7.3. One of the issues which arose before the ITAT Chennai Bench in the case of Tiruchirapalli District
Bus Operators Association v. Deputy CIT [2013] 36 taxmann.com 550 (Chennai - Trib.) for the
assessment years 2000-01 and 2003-04 was whether concept of mutuality would be vitiated when the
assessee departed common good fund to others, i.e., non-members. In this case donation was made to
Prime Minister relief fund, Kargil funds etc by the Association as a mutual concern. The Tribunal based
on these facts held that the assessee could not be treated as a mutual concern for that relevant year.

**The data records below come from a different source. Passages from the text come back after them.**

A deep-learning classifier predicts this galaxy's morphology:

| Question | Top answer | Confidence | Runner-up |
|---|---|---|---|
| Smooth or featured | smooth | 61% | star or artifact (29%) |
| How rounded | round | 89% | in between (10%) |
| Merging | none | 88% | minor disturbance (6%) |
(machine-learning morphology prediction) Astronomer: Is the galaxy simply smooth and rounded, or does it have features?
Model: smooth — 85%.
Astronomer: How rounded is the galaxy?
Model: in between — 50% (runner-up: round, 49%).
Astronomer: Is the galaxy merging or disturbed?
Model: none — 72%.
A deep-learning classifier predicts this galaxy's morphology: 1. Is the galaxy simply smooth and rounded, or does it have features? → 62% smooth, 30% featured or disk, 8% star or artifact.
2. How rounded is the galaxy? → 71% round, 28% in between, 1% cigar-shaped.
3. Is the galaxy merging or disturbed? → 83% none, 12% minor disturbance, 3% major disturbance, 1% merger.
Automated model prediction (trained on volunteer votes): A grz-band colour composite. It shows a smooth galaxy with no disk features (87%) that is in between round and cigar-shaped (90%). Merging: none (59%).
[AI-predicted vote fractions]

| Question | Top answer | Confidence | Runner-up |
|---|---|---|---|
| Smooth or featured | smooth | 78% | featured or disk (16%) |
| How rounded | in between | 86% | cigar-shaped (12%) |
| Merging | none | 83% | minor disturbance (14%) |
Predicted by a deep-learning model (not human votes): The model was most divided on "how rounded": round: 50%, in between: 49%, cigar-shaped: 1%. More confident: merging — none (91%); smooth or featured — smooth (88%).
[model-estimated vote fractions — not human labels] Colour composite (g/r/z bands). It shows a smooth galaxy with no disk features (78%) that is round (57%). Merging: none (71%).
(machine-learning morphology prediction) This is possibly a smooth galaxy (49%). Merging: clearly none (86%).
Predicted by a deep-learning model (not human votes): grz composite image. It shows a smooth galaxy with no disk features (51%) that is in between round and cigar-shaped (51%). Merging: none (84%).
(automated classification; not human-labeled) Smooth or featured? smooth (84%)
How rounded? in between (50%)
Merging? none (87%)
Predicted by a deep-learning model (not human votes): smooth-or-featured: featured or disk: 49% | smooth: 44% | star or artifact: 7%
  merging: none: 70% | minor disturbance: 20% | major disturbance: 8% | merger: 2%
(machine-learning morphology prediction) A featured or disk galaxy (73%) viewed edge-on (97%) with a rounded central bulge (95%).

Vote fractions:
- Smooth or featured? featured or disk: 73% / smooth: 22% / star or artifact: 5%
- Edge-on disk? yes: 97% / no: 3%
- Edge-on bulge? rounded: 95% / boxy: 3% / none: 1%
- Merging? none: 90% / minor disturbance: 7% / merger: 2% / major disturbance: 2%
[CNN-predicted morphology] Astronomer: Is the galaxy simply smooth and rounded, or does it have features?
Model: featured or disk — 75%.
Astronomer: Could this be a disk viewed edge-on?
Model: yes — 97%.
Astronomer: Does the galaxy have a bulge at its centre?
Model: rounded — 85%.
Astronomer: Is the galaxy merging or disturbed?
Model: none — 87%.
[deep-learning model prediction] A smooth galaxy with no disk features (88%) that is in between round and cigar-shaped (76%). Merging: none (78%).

However, the Tribunal held that the assessee would be entitled for deductions under Chapter VI A of
the Act on the donations made by it as the Assessing Officer had considered the assessee as an
association of persons.

Relying on the earlier order of the co-ordinate Bench of the Tribunal in the case of Lodge of Universal
Charity 273 EC Charitable Trust v. DIT (Exemptions) [2013] 35 taxmann.com 429 (Chennai - Trib) the
Tribunal observed that "the concept of charity and mutuality cannot go together."

8. Concluding remarks

It is apt to conclude this article by referring to the observations of Rowlatt.J which were referred to by
the Calcutta High Court in the case of The English & Scottish Joint Co-operative Wholesale Society Ltd.
(supra) and the observations made by Rowlatt.J Liverpool Corn Trade Association v. Monks [1926] 2
K.B. 110 were followed and relied upon while deciding the issue of "mutuality" and that this decision
was affirmed by the Privy Council in. The English & Scottish Joint Co-operative Wholesale Society Ltd.
(supra)

These observations ran as under-

"Para20.The observations of Rowlatt, J., in two cases in the Courts in England can now be given. In
Thomas v. Richard Evans Co., Ltd. [1927] 1 KB 33, at pp. 46, 47, the learned Judge explains the
position when a company transacts business with its members. He said "a company can make a
profit out of its members as customers, although its range of customers is limited to its
shareholders. If a railway company makes a profit by carrying its shareholders, or if any other
trading company, by trading with its shareholders, even if it is limited to trading with them, makes
a profit, that profit belongs to the shareholders, in a sense, but it belongs to them qua
shareholders. It does not come back to them as purchasers or customers; it comes back to them as
shareholders upon their shares. Where all that a company does is to collect money from a certain
number of people-it matters not whether they are called members of the company, or participating
policy holders-and apply it for the benefit of those same people, not as shareholders in the
company, but as the people who subscribed it, then, as I understand Styles' case [1889] 14 App.
Cas. 381 there is no profit." In Liverpool Corn Trade Association v. Monks [1926] 2 KB 110 the
same learned Judge observed, at pages 121 and 122 that "if there were a railway company which
only carried its own shareholders, one would say that, when it afforded the advantage to a
shareholder of performing an act of transit for him being paid by the shareholder therefore, that
the profit thereby made was a profit of the company just as much as if the shareholder was a
stranger." In that case a company was formed with the object of promoting the interests of the corn
trade ; its members were confined to persons engaged in that trade; the company provided various
facilities for carrying on business of the trade; fees were charged to members and others making
use of the facilities ; the bulk of the receipts were received from entrance fees and subscriptions
paid by the members. Rowlatt, J., at p. 121, pointed out that the question was whether the profit
which the company made out of what the members paid to it was taxable income of the business
which the company undoubtedly carried on. It was held that the company was not a mutual
association whose transactions with its members were incapable of producing a profit; it carried on
a trade, the profits of which were assessable to income-tax."